Well, except for the fact it is built in a cave on a cliff. Normal stuff.
Moving past that, you start to get to the main attraction. The trail drops and hugs the cliff, then is cantilevered out onto the cliff on some wooden boards. You go through a kind of wooden “guard shack” around a corner, and suddenly there, tucked into a wide spot on the cliff, is the Berggasthaus Äscher.
That, and about half the population of the USA. I mean, there was a line of people waiting to take the iconic photo. I know. I waited (see photo section so you don’t have to wait too).
Then we stood in line to walk down the trail to the hut. We stood in a huge crowd of people looking for a table to eat at. They have a bunch of outdoor tables, seating is European communal style which means just grab an open seat and introduce yourself. Either some people didn’t understand that, or they were hoping for a private table, because soon enough two seats opened up and nobody went for them.
So we grabbed them.
For lunch I had Rösti with speck and käse, and an Appenzeller lager beer. In the mountain air, that was a winning combo. Gail had a sandwich and beer, and loved it as well. hen we sat and enjoyed the view and the crowds, and this is when I realized what a blessing in disguise it was to NOT stay here.
Sure it is famous, but think about trying to spend the afternoon reading at a table. Which is exactly what we did back at the Ebenalp later in the day.
I am not saying it is bad. It is very worthwhile going to see this hut. But be prepared: it is not "in solitude" like the photos.
The thing you really do not get from the photographs is just how high the cliff towers over the hut, and how much of an overhang there is. The hut is totally protected by the cliff above, and it shelters most of the dining area as well. Every once in a while I would get hit by a drip of water off the lip of the cliff.
Berggasthaus Äscher is the oldest guest house, built about 175 years ago, but that comes with some disadvantages. No showers at all because of the limited rainwater supply. Only 45 beds, all in a dorm. And, while it is cool to look at, the view is not like we have from the mountain top, since Äscher is lower in the valley at only 1454 meters.
So, in the long run, it turns out that Äscher is a great place to visit and see, and perhaps catch a bite to eat there, but one of the other huts is better to actually stay at.

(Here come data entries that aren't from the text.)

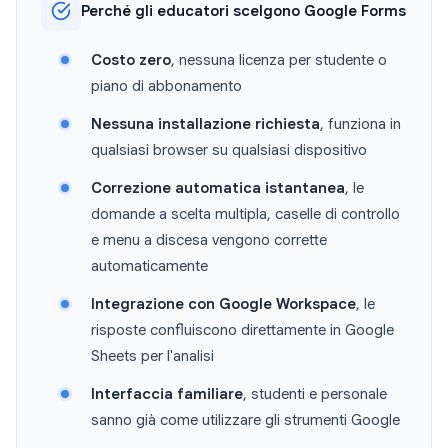
Perché gli educatori scelgono Google Forms
Costo zero
, nessuna licenza per studente o
piano di abbonamento
Nessuna installazione richiesta
, funziona in
qualsiasi browser su qualsiasi dispositivo
Correzione automatica istantanea
, le
domande a scelta multipla, caselle di controllo
e menu a discesa vengono corrette
automaticamente
Integrazione con Google Workspace
, le
risposte confluiscono direttamente in Google
Sheets per l'analisi
Interfaccia familiare
, studenti e personale
sanno già come utilizzare gli strumenti Google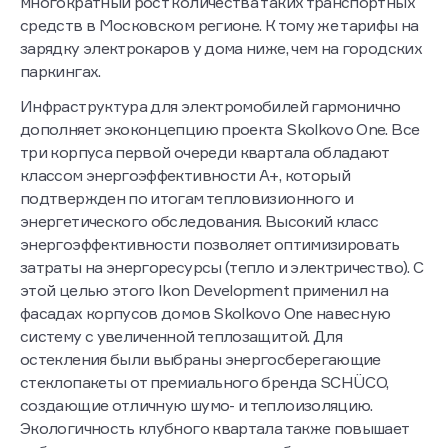
многократный рост количества таких транспортных
средств в Московском регионе. К тому же тарифы на
зарядку электрокаров у дома ниже, чем на городских
паркингах.
Инфраструктура для электромобилей гармонично
дополняет экоконцепцию проекта Skolkovo One.
Все
три корпуса первой очереди квартала обладают
классом энергоэффективности А+, который
подтвержден по итогам тепловизионного и
энергетического обследования. Высокий класс
энергоэффективности позволяет оптимизировать
затраты на энергоресурсы (тепло и электричество). С
этой целью этого Ikon Development применил на
фасадах корпусов домов Skolkovo One навесную
систему с увеличенной теплозащитой. Для
остекления были выбраны энергосберегающие
стеклопакеты от премиального бренда SCHÜCO,
создающие отличную шумо- и теплоизоляцию.
Экологичность клубного квартала также повышает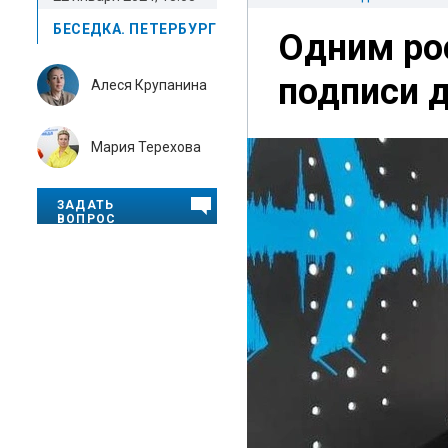
БЕСЕДКА. ПЕТЕРБУРГ
Одним ро
подписи 
Алеся Крупанина
Мария Терехова
ЗАДАТЬ
ВОПРОС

At least, that is my take on it.
We went back up Ebenalp, which was a surprisingly tiring hike back. Most of the afternoon we spent in the sun, drinking wine and reading.
For dinner I had a local boiled white sausage with local mac and cheese and onions. It is called Appenzeller Siedwurst mit chäshörnli und bölleschwitzi. It was very uninspiring. Gail had soup, it was likewise very bland.
The sunset was beautiful, coloring the hills in that fading blue-to-purple look that all the best landscapes are wearing now.
At night, you could see the lights of all the villages and farms far below, and hear the clank of the cowbells.
In the morning, as the sun rose, I could hear the clanging of the church bells rolling up the mountain sides.
The breakfast was meager chintzy, but at least we got a lot of coffee. We wanted to hike down the mountain, but it started to rain, then to thunder and pour, so we made a run for the lift instead.